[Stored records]
Segment Open

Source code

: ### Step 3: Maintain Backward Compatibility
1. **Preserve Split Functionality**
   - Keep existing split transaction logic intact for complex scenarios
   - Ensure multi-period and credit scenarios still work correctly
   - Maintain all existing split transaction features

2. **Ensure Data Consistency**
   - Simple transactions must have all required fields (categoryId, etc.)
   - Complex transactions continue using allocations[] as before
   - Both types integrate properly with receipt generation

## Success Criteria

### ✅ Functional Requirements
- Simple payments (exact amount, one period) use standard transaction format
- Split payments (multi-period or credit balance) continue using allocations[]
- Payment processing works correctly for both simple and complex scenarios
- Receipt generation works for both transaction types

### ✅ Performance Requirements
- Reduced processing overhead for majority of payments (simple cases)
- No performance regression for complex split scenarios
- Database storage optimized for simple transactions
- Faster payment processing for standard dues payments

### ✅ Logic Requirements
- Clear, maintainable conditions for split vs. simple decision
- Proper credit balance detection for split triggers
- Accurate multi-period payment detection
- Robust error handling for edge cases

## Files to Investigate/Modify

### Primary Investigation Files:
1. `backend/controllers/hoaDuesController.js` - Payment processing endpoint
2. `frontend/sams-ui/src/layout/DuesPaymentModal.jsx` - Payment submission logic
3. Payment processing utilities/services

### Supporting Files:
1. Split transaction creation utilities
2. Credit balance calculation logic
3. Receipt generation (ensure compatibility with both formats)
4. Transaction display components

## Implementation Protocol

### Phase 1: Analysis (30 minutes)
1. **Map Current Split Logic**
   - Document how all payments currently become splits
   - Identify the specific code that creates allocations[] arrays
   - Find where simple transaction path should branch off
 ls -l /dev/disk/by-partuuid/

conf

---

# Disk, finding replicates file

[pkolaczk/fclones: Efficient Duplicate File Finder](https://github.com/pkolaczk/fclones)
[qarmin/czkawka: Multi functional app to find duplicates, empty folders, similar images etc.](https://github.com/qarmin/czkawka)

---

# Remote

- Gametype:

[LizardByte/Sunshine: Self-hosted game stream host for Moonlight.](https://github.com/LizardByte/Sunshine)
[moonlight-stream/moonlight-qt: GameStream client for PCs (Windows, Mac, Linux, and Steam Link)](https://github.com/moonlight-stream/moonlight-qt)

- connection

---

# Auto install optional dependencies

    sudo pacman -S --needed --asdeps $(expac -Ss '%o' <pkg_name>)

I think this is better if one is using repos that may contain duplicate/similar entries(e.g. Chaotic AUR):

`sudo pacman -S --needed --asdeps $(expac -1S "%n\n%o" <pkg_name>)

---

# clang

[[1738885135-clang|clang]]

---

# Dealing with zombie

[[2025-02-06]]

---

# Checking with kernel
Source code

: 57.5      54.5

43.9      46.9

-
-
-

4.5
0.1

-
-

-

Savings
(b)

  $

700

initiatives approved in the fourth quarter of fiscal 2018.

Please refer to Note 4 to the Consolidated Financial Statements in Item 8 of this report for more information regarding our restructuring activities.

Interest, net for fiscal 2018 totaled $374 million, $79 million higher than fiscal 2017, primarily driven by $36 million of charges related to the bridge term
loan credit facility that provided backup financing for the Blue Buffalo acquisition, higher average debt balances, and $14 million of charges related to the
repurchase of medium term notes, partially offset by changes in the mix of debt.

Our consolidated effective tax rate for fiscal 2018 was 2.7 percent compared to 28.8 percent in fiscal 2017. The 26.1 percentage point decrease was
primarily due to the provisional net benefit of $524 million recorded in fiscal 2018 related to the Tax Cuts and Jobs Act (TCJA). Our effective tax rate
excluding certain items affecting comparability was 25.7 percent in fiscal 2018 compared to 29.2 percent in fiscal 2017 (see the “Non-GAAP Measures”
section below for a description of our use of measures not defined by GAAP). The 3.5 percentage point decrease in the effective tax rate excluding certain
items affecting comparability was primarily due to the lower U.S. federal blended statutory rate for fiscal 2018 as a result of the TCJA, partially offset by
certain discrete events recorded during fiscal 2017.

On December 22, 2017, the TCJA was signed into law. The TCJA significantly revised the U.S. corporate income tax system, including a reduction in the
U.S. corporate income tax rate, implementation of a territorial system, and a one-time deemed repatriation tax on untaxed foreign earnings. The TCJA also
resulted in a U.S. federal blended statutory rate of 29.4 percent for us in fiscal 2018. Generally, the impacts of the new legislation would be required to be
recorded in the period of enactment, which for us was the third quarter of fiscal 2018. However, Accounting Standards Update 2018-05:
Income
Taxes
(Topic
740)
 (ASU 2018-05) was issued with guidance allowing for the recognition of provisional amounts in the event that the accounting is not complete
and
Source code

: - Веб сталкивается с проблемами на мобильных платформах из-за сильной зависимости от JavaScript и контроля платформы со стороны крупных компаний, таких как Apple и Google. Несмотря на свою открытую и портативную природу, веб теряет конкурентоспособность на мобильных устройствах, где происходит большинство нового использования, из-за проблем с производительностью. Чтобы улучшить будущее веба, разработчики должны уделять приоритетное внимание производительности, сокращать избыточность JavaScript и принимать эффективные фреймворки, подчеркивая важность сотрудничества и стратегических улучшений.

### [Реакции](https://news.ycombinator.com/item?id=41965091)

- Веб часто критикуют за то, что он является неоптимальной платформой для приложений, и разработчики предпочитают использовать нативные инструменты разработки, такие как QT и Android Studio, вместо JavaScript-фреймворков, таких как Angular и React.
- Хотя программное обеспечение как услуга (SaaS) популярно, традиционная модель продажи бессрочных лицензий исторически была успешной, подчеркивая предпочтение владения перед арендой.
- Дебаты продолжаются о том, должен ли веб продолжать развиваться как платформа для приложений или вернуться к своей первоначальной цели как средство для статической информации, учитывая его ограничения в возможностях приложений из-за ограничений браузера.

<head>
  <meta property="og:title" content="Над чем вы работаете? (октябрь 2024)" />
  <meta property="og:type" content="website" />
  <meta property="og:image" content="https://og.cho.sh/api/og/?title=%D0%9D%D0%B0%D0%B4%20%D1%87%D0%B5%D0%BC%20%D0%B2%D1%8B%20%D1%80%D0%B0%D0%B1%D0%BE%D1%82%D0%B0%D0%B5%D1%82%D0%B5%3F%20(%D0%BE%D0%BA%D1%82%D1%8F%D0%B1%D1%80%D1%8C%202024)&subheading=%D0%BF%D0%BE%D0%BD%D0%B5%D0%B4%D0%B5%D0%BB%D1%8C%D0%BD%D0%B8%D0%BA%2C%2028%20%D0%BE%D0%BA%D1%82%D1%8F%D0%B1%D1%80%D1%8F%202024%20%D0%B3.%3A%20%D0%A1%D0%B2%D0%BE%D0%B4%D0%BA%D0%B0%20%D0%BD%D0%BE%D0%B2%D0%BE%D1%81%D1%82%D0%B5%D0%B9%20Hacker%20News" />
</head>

Segment Closed

Copy the records word for word.

[Exercise solution]:
Source code

: ### Step 3: Maintain Backward Compatibility
1. **Preserve Split Functionality**
   - Keep existing split transaction logic intact for complex scenarios
   - Ensure multi-period and credit scenarios still work correctly
   - Maintain all existing split transaction features

2. **Ensure Data Consistency**
   - Simple transactions must have all required fields (categoryId, etc.)
   - Complex transactions continue using allocations[] as before
   - Both types integrate properly with receipt generation

## Success Criteria

### ✅ Functional Requirements
- Simple payments (exact amount, one period) use standard transaction format
- Split payments (multi-period or credit balance) continue using allocations[]
- Payment processing works correctly for both simple and complex scenarios
- Receipt generation works for both transaction types

### ✅ Performance Requirements
- Reduced processing overhead for majority of payments (simple cases)
- No performance regression for complex split scenarios
- Database storage optimized for simple transactions
- Faster payment processing for standard dues payments

### ✅ Logic Requirements
- Clear, maintainable conditions for split vs. simple decision
- Proper credit balance detection for split triggers
- Accurate multi-period payment detection
- Robust error handling for edge cases

## Files to Investigate/Modify

### Primary Investigation Files:
1. `backend/controllers/hoaDuesController.js` - Payment processing endpoint
2. `frontend/sams-ui/src/layout/DuesPaymentModal.jsx` - Payment submission logic
3. Payment processing utilities/services

### Supporting Files:
1. Split transaction creation utilities
2. Credit balance calculation logic
3. Receipt generation (ensure compatibility with both formats)
4. Transaction display components

## Implementation Protocol

### Phase 1: Analysis (30 minutes)
1. **Map Current Split Logic**
   - Document how all payments currently become splits
   - Identify the specific code that creates allocations[] arrays
   - Find where simple transaction path should branch off
 ls -l /dev/disk/by-partuuid/

conf

---

# Disk, finding replicates file

[pkolaczk/fclones: Efficient Duplicate File Finder](https://github.com/pkolaczk/fclones)
[qarmin/czkawka: Multi functional app to find duplicates, empty folders, similar images etc.](https://github.com/qarmin/czkawka)

---

# Remote

- Gametype:

[LizardByte/Sunshine: Self-hosted game stream host for Moonlight.](https://github.com/LizardByte/Sunshine)
[moonlight-stream/moonlight-qt: GameStream client for PCs (Windows, Mac, Linux, and Steam Link)](https://github.com/moonlight-stream/moonlight-qt)

- connection

---

# Auto install optional dependencies

    sudo pacman -S --needed --asdeps $(expac -Ss '%o' <pkg_name>)

I think this is better if one is using repos that may contain duplicate/similar entries(e.g. Chaotic AUR):

`sudo pacman -S --needed --asdeps $(expac -1S "%n\n%o" <pkg_name>)

---

# clang

[[1738885135-clang|clang]]

---

# Dealing with zombie

[[2025-02-06]]

---

# Checking with kernel
Source code

: 57.5      54.5

43.9      46.9

-
-
-

4.5
0.1

-
-

-

Savings
(b)

  $

700

initiatives approved in the fourth quarter of fiscal 2018.

Please refer to Note 4 to the Consolidated Financial Statements in Item 8 of this report for more information regarding our restructuring activities.

Interest, net for fiscal 2018 totaled $374 million, $79 million higher than fiscal 2017, primarily driven by $36 million of charges related to the bridge term
loan credit facility that provided backup financing for the Blue Buffalo acquisition, higher average debt balances, and $14 million of charges related to the
repurchase of medium term notes, partially offset by changes in the mix of debt.

Our consolidated effective tax rate for fiscal 2018 was 2.7 percent compared to 28.8 percent in fiscal 2017. The 26.1 percentage point decrease was
primarily due to the provisional net benefit of $524 million recorded in fiscal 2018 related to the Tax Cuts and Jobs Act (TCJA). Our effective tax rate
excluding certain items affecting comparability was 25.7 percent in fiscal 2018 compared to 29.2 percent in fiscal 2017 (see the “Non-GAAP Measures”
section below for a description of our use of measures not defined by GAAP). The 3.5 percentage point decrease in the effective tax rate excluding certain
items affecting comparability was primarily due to the lower U.S. federal blended statutory rate for fiscal 2018 as a result of the TCJA, partially offset by
certain discrete events recorded during fiscal 2017.

On December 22, 2017, the TCJA was signed into law. The TCJA significantly revised the U.S. corporate income tax system, including a reduction in the
U.S. corporate income tax rate, implementation of a territorial system, and a one-time deemed repatriation tax on untaxed foreign earnings. The TCJA also
resulted in a U.S. federal blended statutory rate of 29.4 percent for us in fiscal 2018. Generally, the impacts of the new legislation would be required to be
recorded in the period of enactment, which for us was the third quarter of fiscal 2018. However, Accounting Standards Update 2018-05:
Income
Taxes
(Topic
740)
 (ASU 2018-05) was issued with guidance allowing for the recognition of provisional amounts in the event that the accounting is not complete
and
Source code

: - Веб сталкивается с проблемами на мобильных платформах из-за сильной зависимости от JavaScript и контроля платформы со стороны крупных компаний, таких как Apple и Google. Несмотря на свою открытую и портативную природу, веб теряет конкурентоспособность на мобильных устройствах, где происходит большинство нового использования, из-за проблем с производительностью. Чтобы улучшить будущее веба, разработчики должны уделять приоритетное внимание производительности, сокращать избыточность JavaScript и принимать эффективные фреймворки, подчеркивая важность сотрудничества и стратегических улучшений.

### [Реакции](https://news.ycombinator.com/item?id=41965091)

- Веб часто критикуют за то, что он является неоптимальной платформой для приложений, и разработчики предпочитают использовать нативные инструменты разработки, такие как QT и Android Studio, вместо JavaScript-фреймворков, таких как Angular и React.
- Хотя программное обеспечение как услуга (SaaS) популярно, традиционная модель продажи бессрочных лицензий исторически была успешной, подчеркивая предпочтение владения перед арендой.
- Дебаты продолжаются о том, должен ли веб продолжать развиваться как платформа для приложений или вернуться к своей первоначальной цели как средство для статической информации, учитывая его ограничения в возможностях приложений из-за ограничений браузера.

<head>
  <meta property="og:title" content="Над чем вы работаете? (октябрь 2024)" />
  <meta property="og:type" content="website" />
  <meta property="og:image" content="https://og.cho.sh/api/og/?title=%D0%9D%D0%B0%D0%B4%20%D1%87%D0%B5%D0%BC%20%D0%B2%D1%8B%20%D1%80%D0%B0%D0%B1%D0%BE%D1%82%D0%B0%D0%B5%D1%82%D0%B5%3F%20(%D0%BE%D0%BA%D1%82%D1%8F%D0%B1%D1%80%D1%8C%202024)&subheading=%D0%BF%D0%BE%D0%BD%D0%B5%D0%B4%D0%B5%D0%BB%D1%8C%D0%BD%D0%B8%D0%BA%2C%2028%20%D0%BE%D0%BA%D1%82%D1%8F%D0%B1%D1%80%D1%8F%202024%20%D0%B3.%3A%20%D0%A1%D0%B2%D0%BE%D0%B4%D0%BA%D0%B0%20%D0%BD%D0%BE%D0%B2%D0%BE%D1%81%D1%82%D0%B5%D0%B9%20Hacker%20News" />
</head>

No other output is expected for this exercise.